Here lies the power of infocomm. With digital convergence brought about by Infocomm, it has leveled the playing field for all. Everyone is now able to access knowledge on an equal footing.
With all this digital convergence going on, what does it mean for our libraries? They will evolve from traditional form to beyond mere digitised collections. What we can expect is that they will have a series of activities that brings together collections, services, and people in support of the full life cycle of creation, dissemination, use, and preservation of data, information, and knowledge.
Bringing the potential of convergence even further, Google surprised the world late last year by announcing their very ambitious "Google Print Library" project to make the full text of all the world's printed books searchable by anyone. If the project turns out well over the next 5-10 years, we would see an online digital library with as many as 30 million books.
By moving digital materials onto the Internet,people no longer have to be together, at the same time and in the same place, to share information and knowledge. This will inevitably mean that information and knowledge will then be available for use at much shorter interval resulting in greater efficiency for all.

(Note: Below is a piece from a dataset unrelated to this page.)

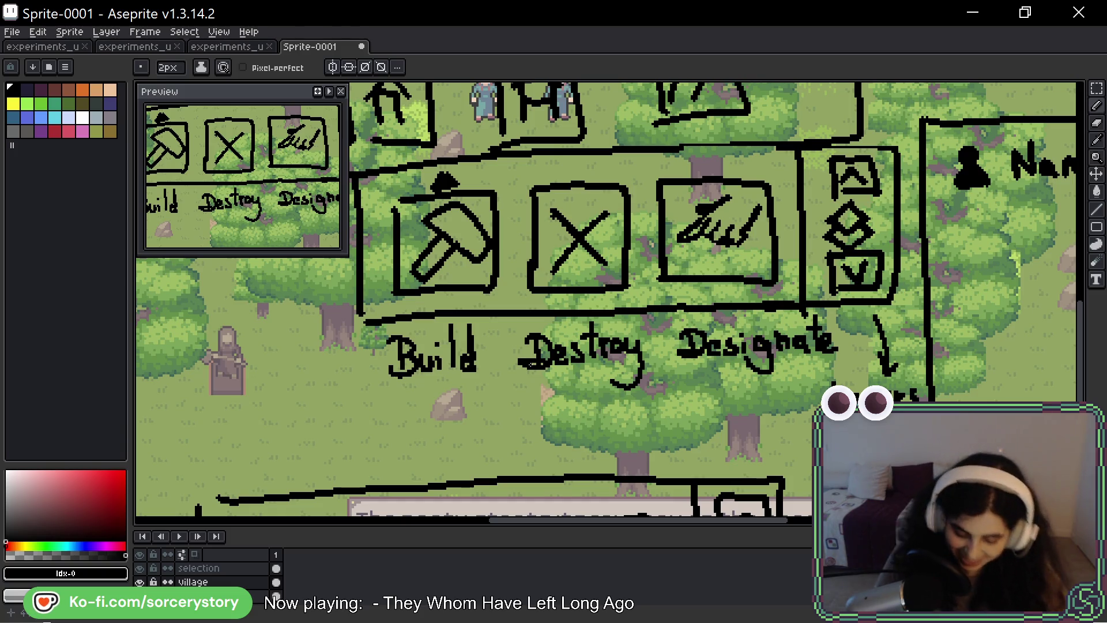
Pan left and sketch a new square button frame with a boat mast left of Build.
{"action": "left_click_drag", "start_coordinate": [519, 285], "coordinate": [815, 310]}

Equally important, the same digital material can be reorganised and presented in different ways to suit different audiences.
Without the limitations of physical space, we can maintain a substantial archive of work with multiple revisions that might become important in the future.
The potential and opportunities of convergence is therefore for us to optimise.
In this afternoon plenary session, we have with us three distinguished knowledge professionals to share with us their convergence experiences. They are Professor Howard Besser from the New York University, Dr Zhan Furui from the National Library of China, and Mr Doug Johnson from the Media and Technology for Mankato Public Schools.
I will leave it to the emcee to introduce each of the speakers.